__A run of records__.

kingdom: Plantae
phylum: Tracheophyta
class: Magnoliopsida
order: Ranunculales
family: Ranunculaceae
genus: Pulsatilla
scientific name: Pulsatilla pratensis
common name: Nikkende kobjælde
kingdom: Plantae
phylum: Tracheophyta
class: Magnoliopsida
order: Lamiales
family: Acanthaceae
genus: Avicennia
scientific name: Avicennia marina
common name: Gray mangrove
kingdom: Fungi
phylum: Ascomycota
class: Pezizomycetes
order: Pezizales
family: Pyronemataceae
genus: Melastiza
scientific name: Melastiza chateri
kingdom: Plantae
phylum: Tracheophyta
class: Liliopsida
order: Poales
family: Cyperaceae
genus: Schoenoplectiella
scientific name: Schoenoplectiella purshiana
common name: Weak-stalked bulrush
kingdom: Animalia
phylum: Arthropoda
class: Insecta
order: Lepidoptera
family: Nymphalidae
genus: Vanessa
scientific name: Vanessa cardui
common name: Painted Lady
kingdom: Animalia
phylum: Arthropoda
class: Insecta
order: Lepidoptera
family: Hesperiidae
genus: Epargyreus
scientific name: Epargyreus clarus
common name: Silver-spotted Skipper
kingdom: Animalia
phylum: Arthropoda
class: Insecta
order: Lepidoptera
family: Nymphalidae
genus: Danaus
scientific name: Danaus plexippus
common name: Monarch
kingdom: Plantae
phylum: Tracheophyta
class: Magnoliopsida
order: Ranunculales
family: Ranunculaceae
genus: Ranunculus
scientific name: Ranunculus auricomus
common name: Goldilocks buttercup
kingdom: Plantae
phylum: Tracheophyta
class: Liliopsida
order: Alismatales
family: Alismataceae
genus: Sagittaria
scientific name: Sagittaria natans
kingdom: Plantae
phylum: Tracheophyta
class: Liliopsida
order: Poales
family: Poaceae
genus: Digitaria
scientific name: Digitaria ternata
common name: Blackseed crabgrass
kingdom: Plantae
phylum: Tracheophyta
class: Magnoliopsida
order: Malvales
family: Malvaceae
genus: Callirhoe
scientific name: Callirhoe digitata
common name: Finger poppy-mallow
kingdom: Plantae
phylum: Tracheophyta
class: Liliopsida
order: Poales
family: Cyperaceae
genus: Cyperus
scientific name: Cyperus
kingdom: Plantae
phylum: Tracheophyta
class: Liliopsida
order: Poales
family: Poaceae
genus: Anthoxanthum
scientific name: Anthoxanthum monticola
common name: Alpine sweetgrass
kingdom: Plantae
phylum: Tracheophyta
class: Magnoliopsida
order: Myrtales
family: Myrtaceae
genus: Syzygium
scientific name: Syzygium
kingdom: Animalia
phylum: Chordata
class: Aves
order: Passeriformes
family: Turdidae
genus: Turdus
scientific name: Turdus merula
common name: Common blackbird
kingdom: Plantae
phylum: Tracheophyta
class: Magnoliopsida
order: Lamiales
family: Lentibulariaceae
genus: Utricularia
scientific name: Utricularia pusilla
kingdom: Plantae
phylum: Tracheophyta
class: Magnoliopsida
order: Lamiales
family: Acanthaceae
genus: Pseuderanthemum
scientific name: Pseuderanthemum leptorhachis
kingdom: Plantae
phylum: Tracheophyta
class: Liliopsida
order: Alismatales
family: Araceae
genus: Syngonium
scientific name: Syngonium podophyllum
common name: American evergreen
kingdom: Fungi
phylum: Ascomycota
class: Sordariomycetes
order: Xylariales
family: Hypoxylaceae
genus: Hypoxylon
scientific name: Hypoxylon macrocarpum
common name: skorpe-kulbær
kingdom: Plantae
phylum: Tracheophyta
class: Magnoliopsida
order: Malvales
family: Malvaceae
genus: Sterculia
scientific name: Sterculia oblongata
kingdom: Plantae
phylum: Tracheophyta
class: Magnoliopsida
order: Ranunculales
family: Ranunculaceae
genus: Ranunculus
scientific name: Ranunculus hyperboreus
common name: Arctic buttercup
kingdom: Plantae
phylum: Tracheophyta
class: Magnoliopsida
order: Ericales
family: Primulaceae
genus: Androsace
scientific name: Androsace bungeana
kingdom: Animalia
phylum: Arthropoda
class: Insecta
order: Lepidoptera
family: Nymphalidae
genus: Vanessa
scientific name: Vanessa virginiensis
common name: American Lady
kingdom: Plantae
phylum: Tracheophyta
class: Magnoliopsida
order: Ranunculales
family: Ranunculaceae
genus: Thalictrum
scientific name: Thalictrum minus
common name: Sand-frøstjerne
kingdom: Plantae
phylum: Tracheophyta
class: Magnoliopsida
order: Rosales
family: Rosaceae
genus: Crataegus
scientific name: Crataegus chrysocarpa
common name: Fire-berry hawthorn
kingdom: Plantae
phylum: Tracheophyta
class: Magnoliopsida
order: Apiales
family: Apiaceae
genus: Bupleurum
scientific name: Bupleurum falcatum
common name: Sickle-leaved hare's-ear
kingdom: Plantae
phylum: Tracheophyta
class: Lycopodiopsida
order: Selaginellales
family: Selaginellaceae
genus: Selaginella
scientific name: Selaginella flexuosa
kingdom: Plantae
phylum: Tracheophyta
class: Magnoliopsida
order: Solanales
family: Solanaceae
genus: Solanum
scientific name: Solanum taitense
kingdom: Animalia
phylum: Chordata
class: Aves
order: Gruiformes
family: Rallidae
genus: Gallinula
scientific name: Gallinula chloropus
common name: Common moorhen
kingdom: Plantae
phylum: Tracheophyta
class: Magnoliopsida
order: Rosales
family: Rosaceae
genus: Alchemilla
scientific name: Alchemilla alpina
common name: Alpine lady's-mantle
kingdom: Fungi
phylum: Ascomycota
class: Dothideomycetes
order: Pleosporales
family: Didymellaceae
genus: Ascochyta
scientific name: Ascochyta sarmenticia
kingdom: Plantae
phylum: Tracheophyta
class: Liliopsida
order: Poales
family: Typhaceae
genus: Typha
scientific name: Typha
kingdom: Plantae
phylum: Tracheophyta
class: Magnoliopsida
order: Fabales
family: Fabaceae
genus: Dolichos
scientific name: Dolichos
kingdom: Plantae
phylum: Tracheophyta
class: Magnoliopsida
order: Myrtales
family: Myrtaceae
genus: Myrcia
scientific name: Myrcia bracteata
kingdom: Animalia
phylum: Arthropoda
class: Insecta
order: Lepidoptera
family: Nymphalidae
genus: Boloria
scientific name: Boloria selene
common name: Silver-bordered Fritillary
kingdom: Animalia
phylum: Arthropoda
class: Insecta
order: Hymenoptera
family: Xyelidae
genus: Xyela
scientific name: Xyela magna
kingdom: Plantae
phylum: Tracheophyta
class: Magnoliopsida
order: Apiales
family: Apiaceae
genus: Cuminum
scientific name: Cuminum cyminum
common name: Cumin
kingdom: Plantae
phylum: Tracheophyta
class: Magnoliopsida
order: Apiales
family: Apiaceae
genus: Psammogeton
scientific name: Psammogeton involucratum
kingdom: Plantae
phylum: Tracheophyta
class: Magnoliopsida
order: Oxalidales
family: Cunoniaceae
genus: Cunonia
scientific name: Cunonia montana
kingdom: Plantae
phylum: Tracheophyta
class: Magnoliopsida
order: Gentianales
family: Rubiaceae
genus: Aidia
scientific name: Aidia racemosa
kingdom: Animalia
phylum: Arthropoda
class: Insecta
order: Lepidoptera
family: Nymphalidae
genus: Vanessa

__Written request__.
Rewrite all of the data above, switching every "phylum" to "division" and leaving everything else unchanged.

__Solution to this exercise__.
kingdom: Plantae
division: Tracheophyta
class: Magnoliopsida
order: Ranunculales
family: Ranunculaceae
genus: Pulsatilla
scientific name: Pulsatilla pratensis
common name: Nikkende kobjælde
kingdom: Plantae
division: Tracheophyta
class: Magnoliopsida
order: Lamiales
family: Acanthaceae
genus: Avicennia
scientific name: Avicennia marina
common name: Gray mangrove
kingdom: Fungi
division: Ascomycota
class: Pezizomycetes
order: Pezizales
family: Pyronemataceae
genus: Melastiza
scientific name: Melastiza chateri
kingdom: Plantae
division: Tracheophyta
class: Liliopsida
order: Poales
family: Cyperaceae
genus: Schoenoplectiella
scientific name: Schoenoplectiella purshiana
common name: Weak-stalked bulrush
kingdom: Animalia
division: Arthropoda
class: Insecta
order: Lepidoptera
family: Nymphalidae
genus: Vanessa
scientific name: Vanessa cardui
common name: Painted Lady
kingdom: Animalia
division: Arthropoda
class: Insecta
order: Lepidoptera
family: Hesperiidae
genus: Epargyreus
scientific name: Epargyreus clarus
common name: Silver-spotted Skipper
kingdom: Animalia
division: Arthropoda
class: Insecta
order: Lepidoptera
family: Nymphalidae
genus: Danaus
scientific name: Danaus plexippus
common name: Monarch
kingdom: Plantae
division: Tracheophyta
class: Magnoliopsida
order: Ranunculales
family: Ranunculaceae
genus: Ranunculus
scientific name: Ranunculus auricomus
common name: Goldilocks buttercup
kingdom: Plantae
division: Tracheophyta
class: Liliopsida
order: Alismatales
family: Alismataceae
genus: Sagittaria
scientific name: Sagittaria natans
kingdom: Plantae
division: Tracheophyta
class: Liliopsida
order: Poales
family: Poaceae
genus: Digitaria
scientific name: Digitaria ternata
common name: Blackseed crabgrass
kingdom: Plantae
division: Tracheophyta
class: Magnoliopsida
order: Malvales
family: Malvaceae
genus: Callirhoe
scientific name: Callirhoe digitata
common name: Finger poppy-mallow
kingdom: Plantae
division: Tracheophyta
class: Liliopsida
order: Poales
family: Cyperaceae
genus: Cyperus
scientific name: Cyperus
kingdom: Plantae
division: Tracheophyta
class: Liliopsida
order: Poales
family: Poaceae
genus: Anthoxanthum
scientific name: Anthoxanthum monticola
common name: Alpine sweetgrass
kingdom: Plantae
division: Tracheophyta
class: Magnoliopsida
order: Myrtales
family: Myrtaceae
genus: Syzygium
scientific name: Syzygium
kingdom: Animalia
division: Chordata
class: Aves
order: Passeriformes
family: Turdidae
genus: Turdus
scientific name: Turdus merula
common name: Common blackbird
kingdom: Plantae
division: Tracheophyta
class: Magnoliopsida
order: Lamiales
family: Lentibulariaceae
genus: Utricularia
scientific name: Utricularia pusilla
kingdom: Plantae
division: Tracheophyta
class: Magnoliopsida
order: Lamiales
family: Acanthaceae
genus: Pseuderanthemum
scientific name: Pseuderanthemum leptorhachis
kingdom: Plantae
division: Tracheophyta
class: Liliopsida
order: Alismatales
family: Araceae
genus: Syngonium
scientific name: Syngonium podophyllum
common name: American evergreen
kingdom: Fungi
division: Ascomycota
class: Sordariomycetes
order: Xylariales
family: Hypoxylaceae
genus: Hypoxylon
scientific name: Hypoxylon macrocarpum
common name: skorpe-kulbær
kingdom: Plantae
division: Tracheophyta
class: Magnoliopsida
order: Malvales
family: Malvaceae
genus: Sterculia
scientific name: Sterculia oblongata
kingdom: Plantae
division: Tracheophyta
class: Magnoliopsida
order: Ranunculales
family: Ranunculaceae
genus: Ranunculus
scientific name: Ranunculus hyperboreus
common name: Arctic buttercup
kingdom: Plantae
division: Tracheophyta
class: Magnoliopsida
order: Ericales
family: Primulaceae
genus: Androsace
scientific name: Androsace bungeana
kingdom: Animalia
division: Arthropoda
class: Insecta
order: Lepidoptera
family: Nymphalidae
genus: Vanessa
scientific name: Vanessa virginiensis
common name: American Lady
kingdom: Plantae
division: Tracheophyta
class: Magnoliopsida
order: Ranunculales
family: Ranunculaceae
genus: Thalictrum
scientific name: Thalictrum minus
common name: Sand-frøstjerne
kingdom: Plantae
division: Tracheophyta
class: Magnoliopsida
order: Rosales
family: Rosaceae
genus: Crataegus
scientific name: Crataegus chrysocarpa
common name: Fire-berry hawthorn
kingdom: Plantae
division: Tracheophyta
class: Magnoliopsida
order: Apiales
family: Apiaceae
genus: Bupleurum
scientific name: Bupleurum falcatum
common name: Sickle-leaved hare's-ear
kingdom: Plantae
division: Tracheophyta
class: Lycopodiopsida
order: Selaginellales
family: Selaginellaceae
genus: Selaginella
scientific name: Selaginella flexuosa
kingdom: Plantae
division: Tracheophyta
class: Magnoliopsida
order: Solanales
family: Solanaceae
genus: Solanum
scientific name: Solanum taitense
kingdom: Animalia
division: Chordata
class: Aves
order: Gruiformes
family: Rallidae
genus: Gallinula
scientific name: Gallinula chloropus
common name: Common moorhen
kingdom: Plantae
division: Tracheophyta
class: Magnoliopsida
order: Rosales
family: Rosaceae
genus: Alchemilla
scientific name: Alchemilla alpina
common name: Alpine lady's-mantle
kingdom: Fungi
division: Ascomycota
class: Dothideomycetes
order: Pleosporales
family: Didymellaceae
genus: Ascochyta
scientific name: Ascochyta sarmenticia
kingdom: Plantae
division: Tracheophyta
class: Liliopsida
order: Poales
family: Typhaceae
genus: Typha
scientific name: Typha
kingdom: Plantae
division: Tracheophyta
class: Magnoliopsida
order: Fabales
family: Fabaceae
genus: Dolichos
scientific name: Dolichos
kingdom: Plantae
division: Tracheophyta
class: Magnoliopsida
order: Myrtales
family: Myrtaceae
genus: Myrcia
scientific name: Myrcia bracteata
kingdom: Animalia
division: Arthropoda
class: Insecta
order: Lepidoptera
family: Nymphalidae
genus: Boloria
scientific name: Boloria selene
common name: Silver-bordered Fritillary
kingdom: Animalia
division: Arthropoda
class: Insecta
order: Hymenoptera
family: Xyelidae
genus: Xyela
scientific name: Xyela magna
kingdom: Plantae
division: Tracheophyta
class: Magnoliopsida
order: Apiales
family: Apiaceae
genus: Cuminum
scientific name: Cuminum cyminum
common name: Cumin
kingdom: Plantae
division: Tracheophyta
class: Magnoliopsida
order: Apiales
family: Apiaceae
genus: Psammogeton
scientific name: Psammogeton involucratum
kingdom: Plantae
division: Tracheophyta
class: Magnoliopsida
order: Oxalidales
family: Cunoniaceae
genus: Cunonia
scientific name: Cunonia montana
kingdom: Plantae
division: Tracheophyta
class: Magnoliopsida
order: Gentianales
family: Rubiaceae
genus: Aidia
scientific name: Aidia racemosa
kingdom: Animalia
division: Arthropoda
class: Insecta
order: Lepidoptera
family: Nymphalidae
genus: Vanessa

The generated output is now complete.